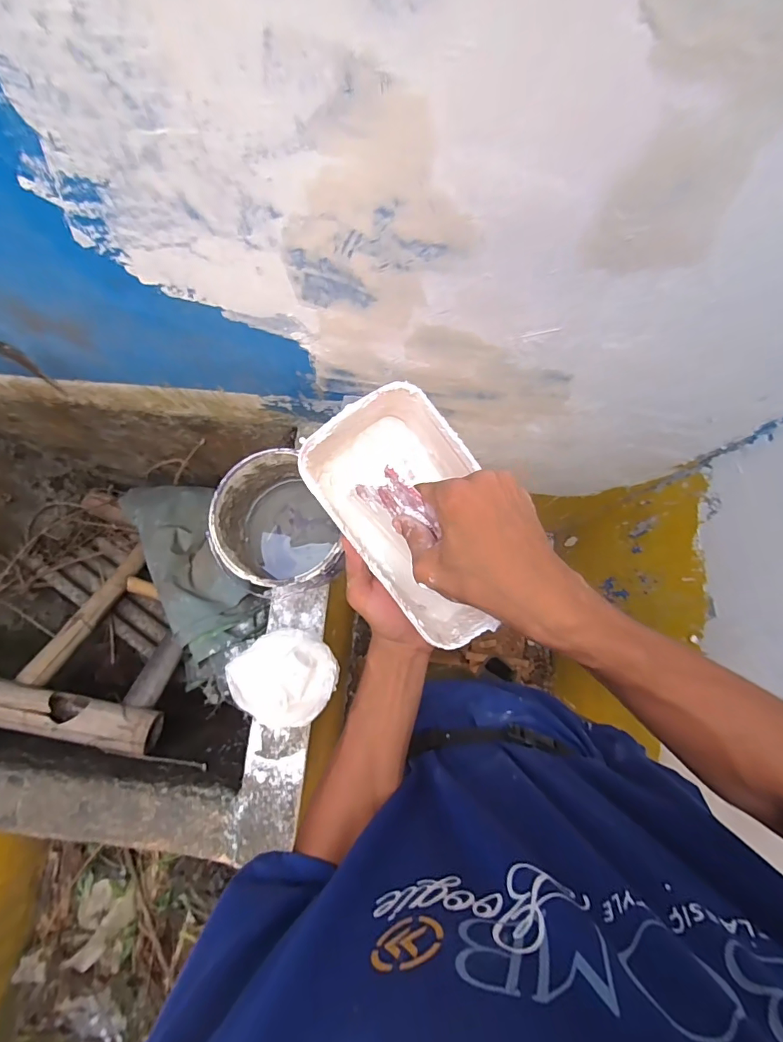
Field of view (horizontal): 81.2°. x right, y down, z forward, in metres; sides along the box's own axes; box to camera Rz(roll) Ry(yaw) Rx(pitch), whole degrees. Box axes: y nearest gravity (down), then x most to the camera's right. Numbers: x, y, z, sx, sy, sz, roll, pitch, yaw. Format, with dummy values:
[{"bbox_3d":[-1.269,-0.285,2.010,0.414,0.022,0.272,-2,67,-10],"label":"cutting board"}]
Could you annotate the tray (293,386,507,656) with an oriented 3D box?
[{"bbox_3d":[0.021,-0.004,0.357,0.107,0.084,0.188,-39,81,-7],"label":"tray"}]

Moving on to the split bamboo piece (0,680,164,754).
[{"bbox_3d":[-0.675,0.345,0.840,0.478,0.072,0.074,10,79,2],"label":"split bamboo piece"}]

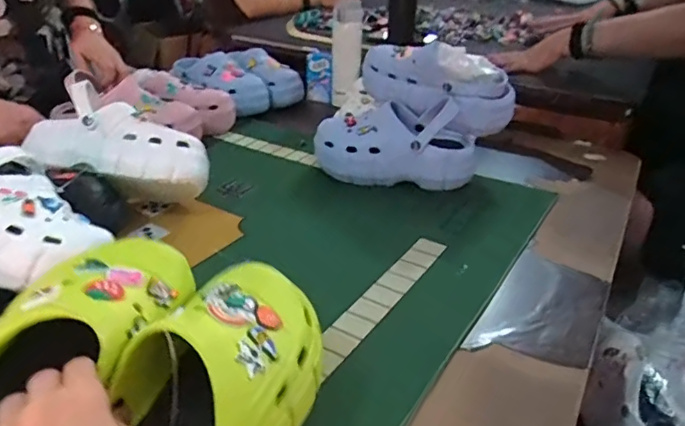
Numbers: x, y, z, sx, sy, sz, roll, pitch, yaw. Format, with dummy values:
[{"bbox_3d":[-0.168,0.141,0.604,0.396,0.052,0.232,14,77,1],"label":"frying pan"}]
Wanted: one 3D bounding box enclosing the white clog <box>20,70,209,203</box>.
[{"bbox_3d":[-0.313,-0.095,0.762,0.247,0.086,0.124,23,34,3],"label":"white clog"}]

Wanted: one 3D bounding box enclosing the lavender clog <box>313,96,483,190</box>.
[{"bbox_3d":[0.089,-0.115,0.905,0.270,0.120,0.118,9,32,13],"label":"lavender clog"}]

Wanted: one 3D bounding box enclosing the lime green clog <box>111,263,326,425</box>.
[{"bbox_3d":[-0.085,0.127,0.362,0.101,0.103,0.248,7,32,11],"label":"lime green clog"}]

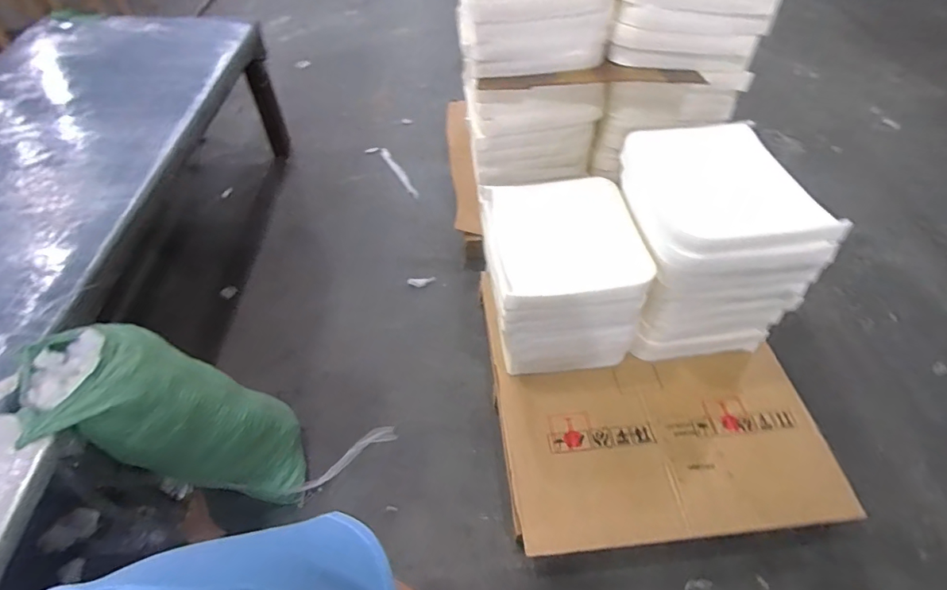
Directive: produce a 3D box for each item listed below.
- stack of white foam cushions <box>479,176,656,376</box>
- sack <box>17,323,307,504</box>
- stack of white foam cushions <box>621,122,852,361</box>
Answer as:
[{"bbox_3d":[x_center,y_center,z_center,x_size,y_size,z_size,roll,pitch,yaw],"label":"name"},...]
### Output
[{"bbox_3d":[0.263,-0.063,1.489,0.427,0.395,0.474,-6,53,-5],"label":"stack of white foam cushions"},{"bbox_3d":[-0.687,0.330,1.187,0.194,0.739,0.283,-6,53,23],"label":"sack"},{"bbox_3d":[0.698,-0.154,1.429,0.437,0.556,0.479,-6,53,-5],"label":"stack of white foam cushions"}]

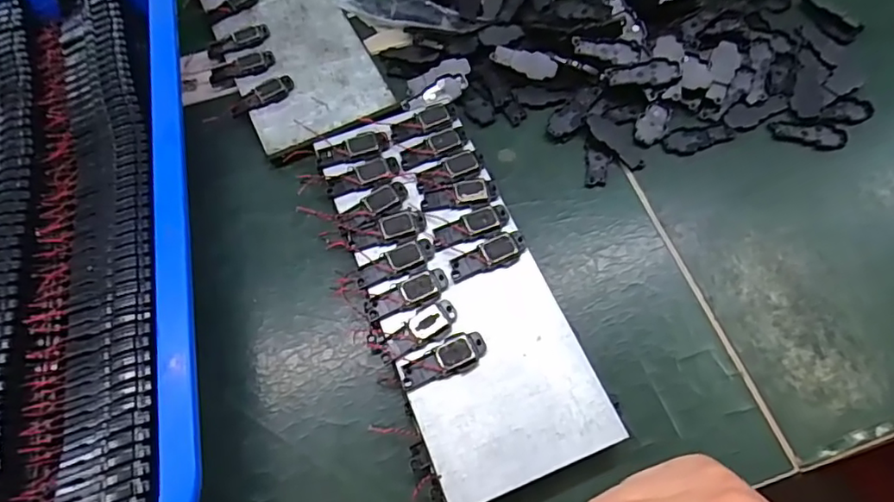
┄┄┄┄┄┄┄┄┄┄
**The task**
From the line containing "Directive: produce a" through the final line of the listing above, reproduce every line exactly, with no pictures.

**Result of this task**
Directive: produce a 3D box for each item listed below.
- stack of white foam cushions <box>479,176,656,376</box>
- sack <box>17,323,307,504</box>
- stack of white foam cushions <box>621,122,852,361</box>
Answer as:
[{"bbox_3d":[x_center,y_center,z_center,x_size,y_size,z_size,roll,pitch,yaw],"label":"name"},...]
### Output
[{"bbox_3d":[0.263,-0.063,1.489,0.427,0.395,0.474,-6,53,-5],"label":"stack of white foam cushions"},{"bbox_3d":[-0.687,0.330,1.187,0.194,0.739,0.283,-6,53,23],"label":"sack"},{"bbox_3d":[0.698,-0.154,1.429,0.437,0.556,0.479,-6,53,-5],"label":"stack of white foam cushions"}]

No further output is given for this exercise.